MES PATRIO. El Perú cumple 199 años de Independencia en medio de una sombría celebración por los miles de muertos en la pandemia.
Cada 28 de julio la prensa acude a los historiadores para que ofrezcan una perspectiva histórica del momento conmemorativo, casi como un rito, o como una tarea que les toca hacer. Los diarios se visten de banderas, de figuritas de héroes, de anécdotas, los locutores de los noticieros lucen patrióticas escarapelas, izamos la bandera. Ojalá, me digo, que esas banderitas de ocasión sirvan al menos para poner algo de comida en algunas mesas, necesidad apremiante para tantos en esta pandemia.
La ritualización colectiva da sentido e identidad a una colectividad. Como lo estudian la antropología y la sociología, las sociedades se cohesionan con ritos. Pero la ritualización irreflexiva de la nación puede llevar a que estos sentidos se pierdan. O, peor, que se olviden y distorsionen los propios hechos que son materia de conmemoración, y que se instalen otros que nada tienen que ver con aquellos.

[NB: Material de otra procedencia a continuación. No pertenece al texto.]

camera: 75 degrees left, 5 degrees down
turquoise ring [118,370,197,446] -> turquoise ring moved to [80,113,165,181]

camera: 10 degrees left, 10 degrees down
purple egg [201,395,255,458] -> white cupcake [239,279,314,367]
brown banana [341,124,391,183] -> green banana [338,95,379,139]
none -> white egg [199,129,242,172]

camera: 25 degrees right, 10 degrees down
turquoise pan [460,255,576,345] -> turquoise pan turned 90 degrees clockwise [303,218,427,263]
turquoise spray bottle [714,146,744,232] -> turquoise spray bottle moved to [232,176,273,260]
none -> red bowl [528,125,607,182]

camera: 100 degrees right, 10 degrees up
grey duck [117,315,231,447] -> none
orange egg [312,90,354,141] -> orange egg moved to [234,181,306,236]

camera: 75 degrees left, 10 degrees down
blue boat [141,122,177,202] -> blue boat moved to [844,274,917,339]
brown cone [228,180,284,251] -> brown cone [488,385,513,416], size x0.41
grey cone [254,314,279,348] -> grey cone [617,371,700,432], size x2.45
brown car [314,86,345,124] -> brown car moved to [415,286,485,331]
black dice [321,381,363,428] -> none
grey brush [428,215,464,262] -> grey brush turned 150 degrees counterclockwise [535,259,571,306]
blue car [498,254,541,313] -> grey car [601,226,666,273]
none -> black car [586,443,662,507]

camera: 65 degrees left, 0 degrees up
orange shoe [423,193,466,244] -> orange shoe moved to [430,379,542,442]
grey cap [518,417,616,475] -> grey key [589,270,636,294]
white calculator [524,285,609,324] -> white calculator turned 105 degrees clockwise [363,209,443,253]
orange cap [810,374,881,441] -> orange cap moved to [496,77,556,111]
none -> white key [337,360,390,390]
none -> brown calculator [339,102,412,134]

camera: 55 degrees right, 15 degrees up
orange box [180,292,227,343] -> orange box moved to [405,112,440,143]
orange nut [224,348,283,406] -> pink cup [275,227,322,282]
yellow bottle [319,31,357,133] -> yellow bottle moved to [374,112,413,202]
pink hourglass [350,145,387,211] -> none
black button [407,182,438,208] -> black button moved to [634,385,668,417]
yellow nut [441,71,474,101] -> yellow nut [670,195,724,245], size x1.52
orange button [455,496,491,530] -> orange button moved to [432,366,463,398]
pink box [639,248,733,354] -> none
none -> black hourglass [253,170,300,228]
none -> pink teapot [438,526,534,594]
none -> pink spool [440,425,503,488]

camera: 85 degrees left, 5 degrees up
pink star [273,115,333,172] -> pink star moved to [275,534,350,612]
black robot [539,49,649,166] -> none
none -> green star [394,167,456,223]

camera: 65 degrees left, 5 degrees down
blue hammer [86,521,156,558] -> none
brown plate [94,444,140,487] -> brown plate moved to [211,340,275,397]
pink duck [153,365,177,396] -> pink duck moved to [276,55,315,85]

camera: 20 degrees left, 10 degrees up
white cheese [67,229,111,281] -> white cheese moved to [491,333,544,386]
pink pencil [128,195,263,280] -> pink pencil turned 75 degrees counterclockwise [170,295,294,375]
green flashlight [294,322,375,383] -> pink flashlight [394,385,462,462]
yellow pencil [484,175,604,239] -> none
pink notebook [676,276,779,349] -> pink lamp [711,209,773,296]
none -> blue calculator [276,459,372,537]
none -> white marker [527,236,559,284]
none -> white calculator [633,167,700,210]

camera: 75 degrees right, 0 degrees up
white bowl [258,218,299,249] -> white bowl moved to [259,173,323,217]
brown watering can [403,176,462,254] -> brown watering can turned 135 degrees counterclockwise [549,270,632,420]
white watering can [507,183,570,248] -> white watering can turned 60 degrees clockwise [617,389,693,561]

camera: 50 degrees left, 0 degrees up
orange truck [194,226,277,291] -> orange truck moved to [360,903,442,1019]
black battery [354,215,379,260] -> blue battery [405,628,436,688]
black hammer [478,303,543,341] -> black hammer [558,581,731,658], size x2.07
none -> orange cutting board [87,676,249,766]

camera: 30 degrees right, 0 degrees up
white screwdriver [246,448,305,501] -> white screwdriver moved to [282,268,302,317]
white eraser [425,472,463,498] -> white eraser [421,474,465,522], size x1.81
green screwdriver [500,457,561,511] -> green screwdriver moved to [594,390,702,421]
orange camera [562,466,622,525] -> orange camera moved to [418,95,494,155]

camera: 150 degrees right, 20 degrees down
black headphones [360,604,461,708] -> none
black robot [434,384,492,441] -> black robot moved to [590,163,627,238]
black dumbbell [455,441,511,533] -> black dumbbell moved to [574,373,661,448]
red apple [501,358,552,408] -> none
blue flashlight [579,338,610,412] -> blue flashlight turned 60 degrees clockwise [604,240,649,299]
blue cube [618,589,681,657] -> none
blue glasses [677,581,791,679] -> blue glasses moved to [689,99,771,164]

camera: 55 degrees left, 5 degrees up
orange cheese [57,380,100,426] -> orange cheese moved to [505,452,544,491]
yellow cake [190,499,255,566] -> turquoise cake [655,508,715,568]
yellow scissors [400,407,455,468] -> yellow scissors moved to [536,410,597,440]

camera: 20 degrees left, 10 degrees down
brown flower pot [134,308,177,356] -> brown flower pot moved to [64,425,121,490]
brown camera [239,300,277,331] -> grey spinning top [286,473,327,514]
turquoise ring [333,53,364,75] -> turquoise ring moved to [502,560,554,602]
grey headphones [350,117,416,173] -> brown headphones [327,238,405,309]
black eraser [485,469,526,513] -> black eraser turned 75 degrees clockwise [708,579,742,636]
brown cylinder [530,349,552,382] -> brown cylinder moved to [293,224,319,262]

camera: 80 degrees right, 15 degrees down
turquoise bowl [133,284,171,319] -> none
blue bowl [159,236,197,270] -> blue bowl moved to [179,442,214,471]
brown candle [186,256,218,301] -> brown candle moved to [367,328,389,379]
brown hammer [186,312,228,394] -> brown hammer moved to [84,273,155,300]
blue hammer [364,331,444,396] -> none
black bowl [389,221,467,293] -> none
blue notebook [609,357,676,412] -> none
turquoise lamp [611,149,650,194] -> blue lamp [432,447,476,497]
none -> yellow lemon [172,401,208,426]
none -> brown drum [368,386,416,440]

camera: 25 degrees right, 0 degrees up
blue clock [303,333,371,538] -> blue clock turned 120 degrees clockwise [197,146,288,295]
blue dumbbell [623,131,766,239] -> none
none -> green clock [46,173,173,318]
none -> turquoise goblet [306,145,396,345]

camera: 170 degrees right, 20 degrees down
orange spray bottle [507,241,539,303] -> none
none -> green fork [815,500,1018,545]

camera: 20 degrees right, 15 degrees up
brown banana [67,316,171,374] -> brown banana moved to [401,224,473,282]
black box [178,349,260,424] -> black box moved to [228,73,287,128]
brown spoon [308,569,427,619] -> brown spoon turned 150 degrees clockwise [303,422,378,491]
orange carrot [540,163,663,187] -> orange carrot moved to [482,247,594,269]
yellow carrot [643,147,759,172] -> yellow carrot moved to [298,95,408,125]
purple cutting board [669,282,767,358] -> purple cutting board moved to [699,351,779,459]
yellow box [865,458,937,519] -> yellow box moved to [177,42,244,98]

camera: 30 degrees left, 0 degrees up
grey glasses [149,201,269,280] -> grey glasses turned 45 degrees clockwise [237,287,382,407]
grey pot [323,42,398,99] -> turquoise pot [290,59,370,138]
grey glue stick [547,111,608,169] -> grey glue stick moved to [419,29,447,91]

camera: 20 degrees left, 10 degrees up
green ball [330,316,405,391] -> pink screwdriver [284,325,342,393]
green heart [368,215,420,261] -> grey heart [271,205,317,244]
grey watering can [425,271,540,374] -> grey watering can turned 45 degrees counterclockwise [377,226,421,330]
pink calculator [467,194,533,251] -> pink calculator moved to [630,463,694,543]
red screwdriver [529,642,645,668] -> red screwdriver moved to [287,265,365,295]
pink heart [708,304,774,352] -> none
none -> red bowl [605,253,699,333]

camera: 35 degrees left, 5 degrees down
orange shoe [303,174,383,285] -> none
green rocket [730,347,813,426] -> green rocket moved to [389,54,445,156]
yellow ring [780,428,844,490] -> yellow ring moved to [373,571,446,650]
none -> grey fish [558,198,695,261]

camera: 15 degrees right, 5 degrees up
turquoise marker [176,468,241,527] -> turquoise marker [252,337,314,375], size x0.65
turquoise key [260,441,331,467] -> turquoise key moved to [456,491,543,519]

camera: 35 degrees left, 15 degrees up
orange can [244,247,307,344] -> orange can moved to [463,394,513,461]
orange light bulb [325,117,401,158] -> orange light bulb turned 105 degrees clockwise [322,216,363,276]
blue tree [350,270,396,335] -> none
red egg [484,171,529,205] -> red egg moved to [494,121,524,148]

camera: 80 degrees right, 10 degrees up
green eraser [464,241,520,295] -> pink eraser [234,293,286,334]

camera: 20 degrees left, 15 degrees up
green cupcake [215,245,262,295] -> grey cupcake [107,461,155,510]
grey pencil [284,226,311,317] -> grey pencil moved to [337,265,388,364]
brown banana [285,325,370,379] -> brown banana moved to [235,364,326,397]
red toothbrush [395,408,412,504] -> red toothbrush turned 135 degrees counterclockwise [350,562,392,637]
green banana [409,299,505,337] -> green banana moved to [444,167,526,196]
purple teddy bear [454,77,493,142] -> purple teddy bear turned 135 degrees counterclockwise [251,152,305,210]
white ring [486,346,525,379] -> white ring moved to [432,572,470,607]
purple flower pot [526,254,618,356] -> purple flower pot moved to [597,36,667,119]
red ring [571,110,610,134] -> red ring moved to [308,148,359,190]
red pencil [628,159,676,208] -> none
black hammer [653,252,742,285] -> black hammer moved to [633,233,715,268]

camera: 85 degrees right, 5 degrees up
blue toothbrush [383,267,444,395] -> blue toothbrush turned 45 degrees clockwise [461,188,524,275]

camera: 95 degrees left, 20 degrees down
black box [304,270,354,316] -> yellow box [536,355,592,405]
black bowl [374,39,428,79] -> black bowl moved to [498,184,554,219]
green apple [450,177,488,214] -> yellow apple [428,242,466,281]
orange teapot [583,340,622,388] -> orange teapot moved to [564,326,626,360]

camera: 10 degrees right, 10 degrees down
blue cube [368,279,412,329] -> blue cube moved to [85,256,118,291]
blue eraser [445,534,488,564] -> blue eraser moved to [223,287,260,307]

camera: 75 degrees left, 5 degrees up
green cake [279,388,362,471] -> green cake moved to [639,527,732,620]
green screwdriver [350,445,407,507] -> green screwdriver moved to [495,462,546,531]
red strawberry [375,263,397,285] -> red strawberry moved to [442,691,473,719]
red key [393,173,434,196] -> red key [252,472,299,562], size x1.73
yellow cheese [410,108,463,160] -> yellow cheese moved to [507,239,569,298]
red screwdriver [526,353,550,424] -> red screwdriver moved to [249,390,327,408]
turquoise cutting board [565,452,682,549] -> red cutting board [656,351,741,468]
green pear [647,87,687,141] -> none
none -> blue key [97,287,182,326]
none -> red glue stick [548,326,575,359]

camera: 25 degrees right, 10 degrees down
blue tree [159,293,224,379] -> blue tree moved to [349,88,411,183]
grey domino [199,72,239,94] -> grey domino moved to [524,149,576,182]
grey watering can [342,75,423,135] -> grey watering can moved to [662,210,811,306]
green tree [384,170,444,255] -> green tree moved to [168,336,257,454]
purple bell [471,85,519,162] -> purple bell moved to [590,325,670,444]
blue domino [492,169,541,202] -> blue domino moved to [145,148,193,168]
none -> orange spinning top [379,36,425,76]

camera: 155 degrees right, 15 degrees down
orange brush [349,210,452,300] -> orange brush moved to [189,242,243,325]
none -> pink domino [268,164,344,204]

En el caso de nuestra independencia, el hecho más olvidado es también el más importante: que fue una revolución. Así la experimentaron y la llamaron quienes vivieron el momento, y hasta años después. Así llaman otros países del continente a sus procesos de independencia, desde Estados Unidos hasta Argentina. ¿Por qué nosotros no? Las revoluciones subvierten ideas y conceptos, rebautizan lugares, cuentan el tiempo nuevo en calendarios revolucionarios. Así lo hicieron los revolucionarios del Cuzco en 1814, una de las revoluciones más olvidadas de nuestro proceso de independencia.
La ritualización irreflexiva de la Nación puede llevar a que el sentido de identidad y colectividad se pierdan.
Ellos proclamaron 1814 como “el año primero de la libertad”, y así lo siguieron llamando, veinte años después, los campesinos del distrito de San Miguel, en Ayacucho, que pedían exoneración tributaria en medio de la guerra civil que devastó sus campos en 1834, diciendo que habían dado su sangre por la patria “desde el año 14”. En Lima, el 15 de julio de 1821, después de la firma de la declaración de la independencia por el cabildo, “botaron el busto y armas del rey a la plaza, que la multitud destrozó a patadas”, como cita el historiador Pablo Ortemberg de una fuente de la época. Años antes, en 1813, y como reacción a un decreto de las Cortes de Cádiz que abolía el Tribunal de Inquisición, una multitud saqueó dicho local en Lima, y se dedicaron sátiras, y un “epitafio” a ese centro de torturas oficial del Estado español.
Con los años, los actos irreverentes dieron paso a ceremonias acartonadas, misas solemnes, y un desfile militar que poco tiene que ver con el ejército que consiguió la independencia. Lima, rebautizada como “La Ciudad de los libres” volvió a ser llamada “la ciudad de los reyes”. “El Pueblo de los libres” revirtió a su antiguo nombre, Magdalena. La Plaza Independencia volvió a ser la Plaza de Armas.
Si alguna responsabilidad cívica tenemos los historiadores, es una tarea de memoria de cara al presente.
Pero el ritual cívico más olvidado ha sido la propia jura de la independencia. Esta tuvo lugar en Lima el 29 de julio de 1821, al día siguiente de la proclama de San Martín, y luego en muchas otras ciudades y pueblos. San Martín sabía que sin la jura su proclama de independencia no podía tener legitimidad, porque ella se hacía “en nombre de la voluntad de los pueblos”; por la jura, el pueblo se comprometía activamente a defender la independencia. Como lo dice la Gaceta del Gobierno de Lima Independiente de aquel año: “cada individuo de las corporaciones, así eclesiásticas como civiles” se comprometía a “sostener y defender con su opinión, persona y propiedades, la INDEPENDENCIA DEL PERU del gobierno español y de qualquiera otra dominación extrangera”. [Mayúsculas y ortografía del documento original].
Tal vez defender la independencia del Perú de la dominación extranjera suene muy radical para estos tiempos. Pero igualmente radical fue el nuevo lenguaje político republicano que se inauguró con la revolución de la independencia, y que incluía ideas tan nuevas como la igualdad ante la ley, un derecho consagrado en nuestras primeras constituciones republicanas, desde 1823. Estas ideas ocasionaron, y siguen ocasionando, resistencias.. Pero, si alguna responsabilidad cívica tenemos los historiadores hoy, es una tarea de memoria de cara al presente.